Turn These 5 Common Types of Business Meetings Into Productive Events

Business professionals in a meeting looking bored
Gettyimages/ Jose Luis Pelaez Inc

You do not have to look very far to find articles from experts on time management. Accomplished gurus and other pundits decry meetings and suggest you avoid, shrink or otherwise dispense with these often laborious corporate time wasters.

Nonetheless, sometimes we just have to meet. During meetings, there are some well-defined methods for conducting a productive meeting. Some techniques you can employ while using these methods will help your meetings become more productive and smooth.

Eliminate “Go Around the Table” Updates

You know this meeting. Cram eighteen people in a room and then require every person to share an update that typically sounds like attempts to justify existence.

CEOs and senior leaders are notorious for running these meetings, naively believing that this is a great way for everyone to hear what’s happening across the firm. In reality, people mostly tune out and focus on planning their own update that no one will listen to. 

You could instead share relevant news, including financial results, big customer wins or updates on organization-wide initiatives. Also, extend the offer for individuals to raise important issues.
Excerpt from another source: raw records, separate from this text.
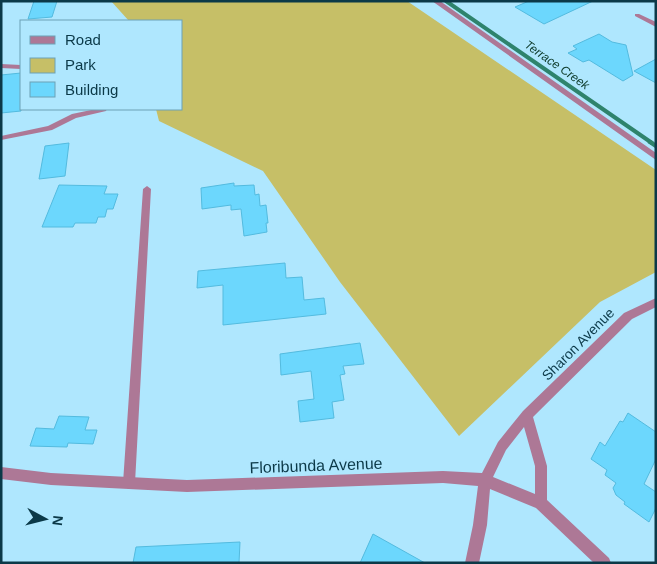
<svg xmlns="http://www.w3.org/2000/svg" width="657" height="564" viewBox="0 0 657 564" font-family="Helvetica,sans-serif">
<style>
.green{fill:#c6bf67}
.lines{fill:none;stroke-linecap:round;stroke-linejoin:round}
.stream-far1{stroke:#2e836c;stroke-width:4}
.stream{stroke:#2e836c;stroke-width:4.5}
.building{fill:#6cd7fd;stroke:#53bbdf}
.service{fill:#ad7896;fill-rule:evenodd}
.minor{fill:#ad7896;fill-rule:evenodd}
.labels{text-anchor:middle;stroke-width:4;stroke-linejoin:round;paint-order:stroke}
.far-water-label{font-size:12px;font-style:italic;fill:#0c3928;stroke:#afe7fe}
.street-label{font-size:14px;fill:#0b3948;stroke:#afe7fe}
.near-street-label{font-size:16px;fill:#0b3948;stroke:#afe7fe}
</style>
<rect width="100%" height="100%" fill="#afe7fe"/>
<path class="green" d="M111,1H407L656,170V272L600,302L459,436L340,282L263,171L159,121L156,109H181V21H129Z"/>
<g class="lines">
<path class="stream-far1" d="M446,1L652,143"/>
<path class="stream" d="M650,142L656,146"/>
</g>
<path class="building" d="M34,1H57L52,17L28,19Z
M529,1H593L544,24L515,7Z
M599,34L612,42L626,45L633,75L623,81L589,60L583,62L568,53L577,49L573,46Z
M656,59V83L634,71Z
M21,73V111L1,113V75Z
M69,143L65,176L39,179L45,146Z
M234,183V186L254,185L255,195L259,194L260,206L266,205L268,223H266L267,232L244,236L241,209L231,210V205L202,209L201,188Z
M59,185L107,186L104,194H118L113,209H107L105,217H98L96,223H75L73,227H42Z
M285,263L286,278L302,277L304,300L324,298L326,314L223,325V285L197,288L198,271Z
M360,343L364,364L343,366L345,374L340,375L344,400L332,402L334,418L300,422L298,401L314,399L311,371L281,375L280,354Z
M628,413L656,432V459L644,484L656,492V508L649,522L624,504L625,502L616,495L613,488L616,483L605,475L607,470L591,459L600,442L605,446L620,421L623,422Z
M59,416L89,417L85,430H97L93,444L68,443L67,447L30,446L36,428L54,429Z
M373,534L425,563H360Z
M240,542L239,563H133L136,547Z"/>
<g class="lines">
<path class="service" d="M1,64L21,65V69L1,68Z
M96,109H107L106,111L76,118L52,130L1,140V136L48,126L72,114Z
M147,186L151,189L135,483L133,487L129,489L125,487L123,483L143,189Z"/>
<path class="minor" d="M432,1H440L656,153V160Z
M635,14H639L656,22V27L635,16Z
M656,298V307L632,319L533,417L547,466V500L609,558L611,563H594L536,508L490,489L487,525L479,563H465L473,525L478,486L443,483L187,492L51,485L1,479V467L51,473L187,480L443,471L482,473L498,442L523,411L624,313ZM524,427L535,466V494L493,477L506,450Z"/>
</g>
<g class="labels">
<g class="far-water-label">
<text transform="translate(557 65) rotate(35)" y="4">Terrace Creek</text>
</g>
<g class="street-label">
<text transform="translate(578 344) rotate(-45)" y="5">Sharon Avenue</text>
</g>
<g class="near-street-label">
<text transform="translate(316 465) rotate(-2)" y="6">Floribunda Avenue</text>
</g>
</g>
<rect width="657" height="564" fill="none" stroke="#0b3948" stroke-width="5"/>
<rect x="20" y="20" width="162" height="90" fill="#afe7fe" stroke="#6da1b5"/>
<rect x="30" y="36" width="25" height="8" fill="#ad7896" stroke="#6da1b5"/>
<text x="65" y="45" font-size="15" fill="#0b3948">Road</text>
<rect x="30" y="58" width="25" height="15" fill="#c6bf67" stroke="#6da1b5"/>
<text x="65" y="70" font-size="15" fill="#0b3948">Park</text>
<rect x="30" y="82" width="25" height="15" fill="#6cd7fd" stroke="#6da1b5"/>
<text x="65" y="95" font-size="15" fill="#0b3948">Building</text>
<g transform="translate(45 519) rotate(97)" stroke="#afe7fe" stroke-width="4" paint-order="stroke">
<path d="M0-4L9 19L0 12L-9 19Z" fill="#0b3948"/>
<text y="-8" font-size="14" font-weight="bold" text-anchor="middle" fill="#0b3948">N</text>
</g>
</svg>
If something noteworthy and not widely known has occurred, someone should share it. If one group needs help from another group, raise the request. Otherwise, do not compel all of the attendees to share.

Updates Via Technology

There is no need to call a meeting for something you can look up. Leverage the technology tools of the day to ensure your work teams maintain a current and visible status update where everyone can see it with the click of a mouse.

If you must meet, cut the planned meeting time in half or use agile approaches and run short “stand-up” sessions. Be draconian about the digressions and distractions that elongate these sessions. Focus on sharing status' and require people to tackle issues outside of this forum.

Unstructured Brainstorming Meetings

Work to define the brainstorming topic and share it with invitees ahead of the session. Collect their input and consolidate and post it or share it without attribution to the ideas. Use the live session to jump and build on the submitted ideas, adding to the list.

Resist the urge to evaluate ideas in this session. Incorporate other techniques that minimize socialization pressures, such as brain-writing. And above all else, consolidate the ideas and create a non-meeting type process to evaluate them. Once they are duly evaluated, archive them for easy group reference in future sessions and situations.

In-Depth Operations Reviews

Keep the deep dives and corporate exams private and focus on sharing key operating indicators, problems, and opportunities. The group meeting is not the time or place to rip apart an underperforming area or individual.

Set up a follow-up meeting on the spot, but do not subject everyone else to your visible cross-examination on this issue. Do not back off on accountability for improvement, but eliminate the public shaming from your meetings. 

Remove Spontaneous Decision-Making

Strangely, the meeting room is one of the worst places for quick decisions. Raising an issue for the first time and calling for a decision puts people on the spot. Decisions usually require information and preparation. They may not have the appropriate information in front of them, or been brought up to speed on the matter.

You could instead work ahead of group meetings to engage key stakeholders on issues and options. Solicit their input, offer your perspectives and work to broker shared interests. Use the meeting forum to validate the interests of the stakeholders and identify their recommendations.

While you may still not get the immediate decision without another step or two, you will have strengthened your working relationships with your pre-session work, and saved time in the process.

Final Thoughts

Humans are communal creatures by nature. Although a variety of technology tools exist that enable us to connect without being in the same place, sometimes it helps to be face-to-face.

Leverage this time wisely and show your respect for participants by producing meetings that minimize the time invested and maximize high-quality information sharing in a non-threatening environment.